EXTRACT PROVIDED:
Hi Peter,

Unfortunately it's a GeForce 9400M and running with smaller dimensions also 
works fine so this does seem to explain the problem. Is there any GPU pattern 
for deconstructing nested loops to get around this issue?

        Cheers,

        Matthew



On Jun 20, 2011, at 11:46 PM, Peter Schmidtke wrote:

> Dear Matthew,
> 
> first of all what GPU you are using? A Geforce or a Tesla or something
> like that?
> 
> I see a quadruple loop in your kernel. If it's quick to execute there's
> no problem with that, however, be careful, if you have a Geforce for
> instance, there's a time limit a thread can run (5s I think), so the
> kernel cannot run forever. But I think that's not the case with Teslas
> for instance. Try to execute something shorter and see if it
> works....then add another sub-loop and you'll see that it's too slow.
> 
> ++
> 
> Peter
> 
> 
> On 06/21/2011 08:05 AM, Matthew Graham wrote:
>> Hi,
>> 
>> I'm having problems with big arrays; this crashes horribly:
>> 
>> from pycuda import driver, compiler, gpuarray, tools
>> from pycuda.curandom import rand as curand
>> import numpy as np
>> import pycuda.autoinit
>> 
>> NV = 5632 # No of vectors
>> DIM = 2031 # No of dimensions per vector
>> BLOCK_SIZE = 16 # 512 max threads per mp
>> GRID_SIZE = 352
>> HEIGHT = 8
>> WIDTH = 8
>> 
>> gj = curand((NV, DIM))
>> nodes = curand((HEIGHT, WIDTH, DIM)) # Each row is a vector
>> dissim = curand((DIM,DIM))
>> nearest = gpuarray.zeros((NV), np.float32)
>> 
>> kernel_code = '''
>>  __global__ void NearestPrototypeKernel(float *gj, float *nodes, float 
>> *dissim, float *nearest)
>>  {
>>    // Element
>>    int idx = blockIdx.x * blockDim.x + threadIdx.x;
>>    float value = 0.;
>> 
>>    for (int i = 0; i < 8; ++i) {
>>      for (int j = 0; j < 8; ++j) {
>>        for (int l = 0; l < 2031; ++l) {
>>          float wp_l = gj[idx * 2031 + l];
>>          if (wp_l > 0) {
>>            for (int k = 0; k < 2031; ++k) {
>>              value += 0.01;
>>            }
>>          }
>>        }
>>      }
>>    }
>> 
>>    nearest[idx] = value;
>>  }
>> '''
>> mod = compiler.SourceModule(kernel_code)
>> npker = mod.get_function("NearestPrototypeKernel")
>> npker(
>>    # inputs
>>    gj, nodes, dissim,
>>    # output
>>    nearest,
>>    # block of multiple threads
>>    block = (BLOCK_SIZE, 1, 1),
>>    # grid of blocks
>>    grid = (GRID_SIZE, 1)
>> )
>> a = nearest.get()

PARTS OF THE EXERCISE:
1) Reproduce the PyCUDA thread above from "On Jun 20, 2011, at" to "it's too slow.".
2) Pick up the PyCUDA thread above at the point where it stops, and write the text that follows.

EXTRACTED ENTRIES:
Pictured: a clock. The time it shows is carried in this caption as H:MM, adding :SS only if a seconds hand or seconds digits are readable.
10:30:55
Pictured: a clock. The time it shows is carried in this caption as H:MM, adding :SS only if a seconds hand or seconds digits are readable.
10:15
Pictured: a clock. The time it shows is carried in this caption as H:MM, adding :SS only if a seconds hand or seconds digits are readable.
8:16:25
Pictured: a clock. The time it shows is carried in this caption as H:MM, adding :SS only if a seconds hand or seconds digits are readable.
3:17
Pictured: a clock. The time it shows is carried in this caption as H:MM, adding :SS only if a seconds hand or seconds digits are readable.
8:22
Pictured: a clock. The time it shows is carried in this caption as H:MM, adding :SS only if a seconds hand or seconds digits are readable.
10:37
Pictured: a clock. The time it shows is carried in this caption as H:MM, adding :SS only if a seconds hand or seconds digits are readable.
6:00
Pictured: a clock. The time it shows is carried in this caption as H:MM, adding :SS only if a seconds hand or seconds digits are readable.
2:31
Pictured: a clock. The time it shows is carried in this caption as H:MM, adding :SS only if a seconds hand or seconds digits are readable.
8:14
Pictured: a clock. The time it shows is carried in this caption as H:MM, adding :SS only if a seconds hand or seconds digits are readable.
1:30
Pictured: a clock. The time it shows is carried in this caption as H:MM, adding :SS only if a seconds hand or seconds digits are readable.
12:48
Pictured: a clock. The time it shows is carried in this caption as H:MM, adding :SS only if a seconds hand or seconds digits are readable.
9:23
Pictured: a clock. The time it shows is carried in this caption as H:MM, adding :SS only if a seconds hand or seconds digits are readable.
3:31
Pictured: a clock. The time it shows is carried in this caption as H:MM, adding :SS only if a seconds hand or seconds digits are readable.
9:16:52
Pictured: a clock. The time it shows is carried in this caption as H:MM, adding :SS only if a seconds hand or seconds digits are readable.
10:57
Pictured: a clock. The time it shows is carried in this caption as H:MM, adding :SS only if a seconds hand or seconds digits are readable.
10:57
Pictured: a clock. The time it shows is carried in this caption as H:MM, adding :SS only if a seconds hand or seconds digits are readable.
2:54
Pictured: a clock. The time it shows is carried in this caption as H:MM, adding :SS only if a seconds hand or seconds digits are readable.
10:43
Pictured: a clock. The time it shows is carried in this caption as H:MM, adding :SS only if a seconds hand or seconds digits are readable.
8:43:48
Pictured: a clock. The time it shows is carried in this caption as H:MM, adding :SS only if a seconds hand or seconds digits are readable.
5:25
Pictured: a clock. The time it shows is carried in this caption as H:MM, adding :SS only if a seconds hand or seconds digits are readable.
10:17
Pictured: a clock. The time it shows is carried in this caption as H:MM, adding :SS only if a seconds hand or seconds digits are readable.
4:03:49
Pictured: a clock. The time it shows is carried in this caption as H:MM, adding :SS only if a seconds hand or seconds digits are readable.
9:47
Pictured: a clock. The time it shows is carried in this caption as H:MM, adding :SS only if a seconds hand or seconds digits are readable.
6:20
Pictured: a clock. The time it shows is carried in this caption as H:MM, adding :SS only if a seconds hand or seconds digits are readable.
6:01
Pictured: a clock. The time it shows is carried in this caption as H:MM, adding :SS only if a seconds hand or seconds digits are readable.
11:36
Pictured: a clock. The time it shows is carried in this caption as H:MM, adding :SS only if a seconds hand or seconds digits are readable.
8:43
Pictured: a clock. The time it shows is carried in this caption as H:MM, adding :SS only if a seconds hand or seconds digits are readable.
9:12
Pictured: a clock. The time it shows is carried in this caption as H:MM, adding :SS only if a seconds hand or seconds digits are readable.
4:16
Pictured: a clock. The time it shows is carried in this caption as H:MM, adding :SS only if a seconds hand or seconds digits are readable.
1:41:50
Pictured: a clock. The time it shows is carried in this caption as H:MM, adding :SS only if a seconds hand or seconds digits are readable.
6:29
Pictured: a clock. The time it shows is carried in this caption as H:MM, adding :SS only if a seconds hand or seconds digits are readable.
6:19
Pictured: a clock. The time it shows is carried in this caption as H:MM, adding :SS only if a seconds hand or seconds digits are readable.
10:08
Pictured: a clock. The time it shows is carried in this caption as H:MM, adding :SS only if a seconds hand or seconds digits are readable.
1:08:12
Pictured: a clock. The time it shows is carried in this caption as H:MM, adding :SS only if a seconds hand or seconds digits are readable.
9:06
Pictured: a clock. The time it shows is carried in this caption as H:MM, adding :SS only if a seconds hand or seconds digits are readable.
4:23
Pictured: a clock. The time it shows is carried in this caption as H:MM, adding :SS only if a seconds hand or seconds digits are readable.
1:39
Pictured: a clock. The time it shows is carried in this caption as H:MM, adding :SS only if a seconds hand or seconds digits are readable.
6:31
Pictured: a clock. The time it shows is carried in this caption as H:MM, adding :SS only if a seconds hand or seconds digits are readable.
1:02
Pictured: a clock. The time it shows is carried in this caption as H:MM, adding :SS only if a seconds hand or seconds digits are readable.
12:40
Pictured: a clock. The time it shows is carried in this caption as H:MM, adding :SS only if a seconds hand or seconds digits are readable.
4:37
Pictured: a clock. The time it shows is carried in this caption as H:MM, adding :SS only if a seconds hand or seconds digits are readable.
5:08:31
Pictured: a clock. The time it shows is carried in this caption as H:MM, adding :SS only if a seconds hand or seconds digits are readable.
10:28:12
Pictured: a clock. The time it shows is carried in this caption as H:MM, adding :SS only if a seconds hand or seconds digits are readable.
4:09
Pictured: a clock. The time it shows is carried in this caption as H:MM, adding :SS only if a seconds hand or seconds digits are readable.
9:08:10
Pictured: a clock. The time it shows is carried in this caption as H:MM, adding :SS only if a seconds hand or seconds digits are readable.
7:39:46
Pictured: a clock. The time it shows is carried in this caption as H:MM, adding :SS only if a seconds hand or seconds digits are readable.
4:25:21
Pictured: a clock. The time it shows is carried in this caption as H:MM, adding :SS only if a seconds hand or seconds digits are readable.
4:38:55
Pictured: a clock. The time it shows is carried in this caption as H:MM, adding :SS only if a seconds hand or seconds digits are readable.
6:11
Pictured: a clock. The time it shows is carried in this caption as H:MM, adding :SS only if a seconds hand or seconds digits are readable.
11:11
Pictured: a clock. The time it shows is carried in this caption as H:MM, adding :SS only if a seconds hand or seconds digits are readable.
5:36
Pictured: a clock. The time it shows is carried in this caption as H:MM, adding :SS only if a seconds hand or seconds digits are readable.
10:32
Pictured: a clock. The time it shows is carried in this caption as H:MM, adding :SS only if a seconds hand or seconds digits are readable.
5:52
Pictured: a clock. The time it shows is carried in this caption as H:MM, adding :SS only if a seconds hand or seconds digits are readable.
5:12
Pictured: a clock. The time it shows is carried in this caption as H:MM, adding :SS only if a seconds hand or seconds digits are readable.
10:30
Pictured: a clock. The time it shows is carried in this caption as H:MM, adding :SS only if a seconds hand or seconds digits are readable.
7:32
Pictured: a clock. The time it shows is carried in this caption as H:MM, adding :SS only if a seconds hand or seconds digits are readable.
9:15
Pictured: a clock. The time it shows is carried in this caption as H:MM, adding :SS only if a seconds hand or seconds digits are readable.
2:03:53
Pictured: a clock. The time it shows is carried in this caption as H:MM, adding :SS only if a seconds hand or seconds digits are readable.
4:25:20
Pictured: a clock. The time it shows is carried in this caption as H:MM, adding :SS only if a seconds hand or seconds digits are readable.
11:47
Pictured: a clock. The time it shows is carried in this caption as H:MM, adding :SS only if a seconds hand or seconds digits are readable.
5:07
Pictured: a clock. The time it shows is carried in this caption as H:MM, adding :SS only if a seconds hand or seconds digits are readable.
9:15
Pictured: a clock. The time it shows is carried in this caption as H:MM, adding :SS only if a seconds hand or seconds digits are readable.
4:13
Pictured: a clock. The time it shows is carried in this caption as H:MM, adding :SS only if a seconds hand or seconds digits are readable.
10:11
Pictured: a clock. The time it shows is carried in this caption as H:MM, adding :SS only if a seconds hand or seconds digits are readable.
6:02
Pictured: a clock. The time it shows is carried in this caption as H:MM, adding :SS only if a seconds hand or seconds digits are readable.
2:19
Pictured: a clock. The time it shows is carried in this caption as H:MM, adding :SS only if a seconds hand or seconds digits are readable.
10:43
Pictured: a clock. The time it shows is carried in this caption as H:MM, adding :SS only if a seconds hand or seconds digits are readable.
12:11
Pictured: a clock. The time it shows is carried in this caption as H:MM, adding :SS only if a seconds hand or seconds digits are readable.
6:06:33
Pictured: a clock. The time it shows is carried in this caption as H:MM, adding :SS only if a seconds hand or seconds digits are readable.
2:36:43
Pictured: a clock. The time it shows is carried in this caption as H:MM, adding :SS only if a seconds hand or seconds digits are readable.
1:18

IN RESPONSE:
1)
On Jun 20, 2011, at 11:46 PM, Peter Schmidtke wrote:

> Dear Matthew,
> 
> first of all what GPU you are using? A Geforce or a Tesla or something
> like that?
> 
> I see a quadruple loop in your kernel. If it's quick to execute there's
> no problem with that, however, be careful, if you have a Geforce for
> instance, there's a time limit a thread can run (5s I think), so the
> kernel cannot run forever. But I think that's not the case with Teslas
> for instance. Try to execute something shorter and see if it
> works....then add another sub-loop and you'll see that it's too slow.

2)
>> 
>> ---
>> 
>> with this:
>> 
>> /Library/Frameworks/Python.framework/Versions/6.0.0/lib/python2.6/site-packages/pycuda-2011.1-py2.6-macosx-10.5-i386.egg/pycuda/compiler.py:122:
>>  UserWarning: The CUDA compiler suceeded, but said the following:
>> ptxas /tmp/tmpxft_000003e5_00000000-2_kernel.ptx, line 93; warning : Double 
>> is not supported. Demoting to float
>> 
>>  +stdout+stderr)
>> Traceback (most recent call last):
>>  File "kernel_test.py", line 54, in <module>
>>    a = nearest.get()
>>  File 
>> "/Library/Frameworks/Python.framework/Versions/6.0.0/lib/python2.6/site-packages/pycuda-2011.1-py2.6-macosx-10.5-i386.egg/pycuda/gpuarray.py",
>>  line 177, in get
>>    drv.memcpy_dtoh(ary, self.gpudata)
>> pycuda._driver.LaunchError: cuMemcpyDtoH failed: launch timeout
>> Error in atexit._run_exitfuncs:
>> Traceback (most recent call last):
>>  File 
>> "/Library/Frameworks/Python.framework/Versions/6.0.0/lib/python2.6/atexit.py",
>>  line 24, in _run_exitfuncs
>>    func(*targs, **kargs)
>>  File 
>> "/Library/Frameworks/Python.framework/Versions/6.0.0/lib/python2.6/site-packages/pycuda-2011.1-py2.6-macosx-10.5-i386.egg/pycuda/autoinit.py",
>>  line 13, in _finish_up
>>    context.pop()
>> LaunchError: cuCtxPopCurrent failed: launch timeout
>> Error in sys.exitfunc:
>> Traceback (most recent call last):
>>  File 
>> "/Library/Frameworks/Python.framework/Versions/6.0.0/lib/python2.6/atexit.py",
>>  line 24, in _run_exitfuncs
>>    func(*targs, **kargs)
>>  File 
>> "/Library/Frameworks/Python.framework/Versions/6.0.0/lib/python2.6/site-packages/pycuda-2011.1-py2.6-macosx-10.5-i386.egg/pycuda/autoinit.py",
>>  line 13, in _finish_up
>>    context.pop()
>> pycuda._driver.LaunchError: cuCtxPopCurrent failed: launch timeout
>> PyCUDA WARNING: a clean-up operation failed (dead context maybe?)
>> cuMemFree failed: invalid context
>> PyCUDA WARNING: a clean-up operation failed (dead context maybe?)
>> cuMemFree failed: invalid context
>> PyCUDA WARNING: a clean-up operation failed (dead context maybe?)
>> cuMemFree failed: invalid context
>> PyCUDA WARNING: a clean-up operation failed (dead context maybe?)
>> cuModuleUnload failed: invalid context
>> PyCUDA WARNING: a clean-up operation failed (dead context maybe?)
>> cuMemFree failed: invalid context
>> -------------------------------------------------------------------
>> PyCUDA ERROR: The context stack was not empty upon module cleanup.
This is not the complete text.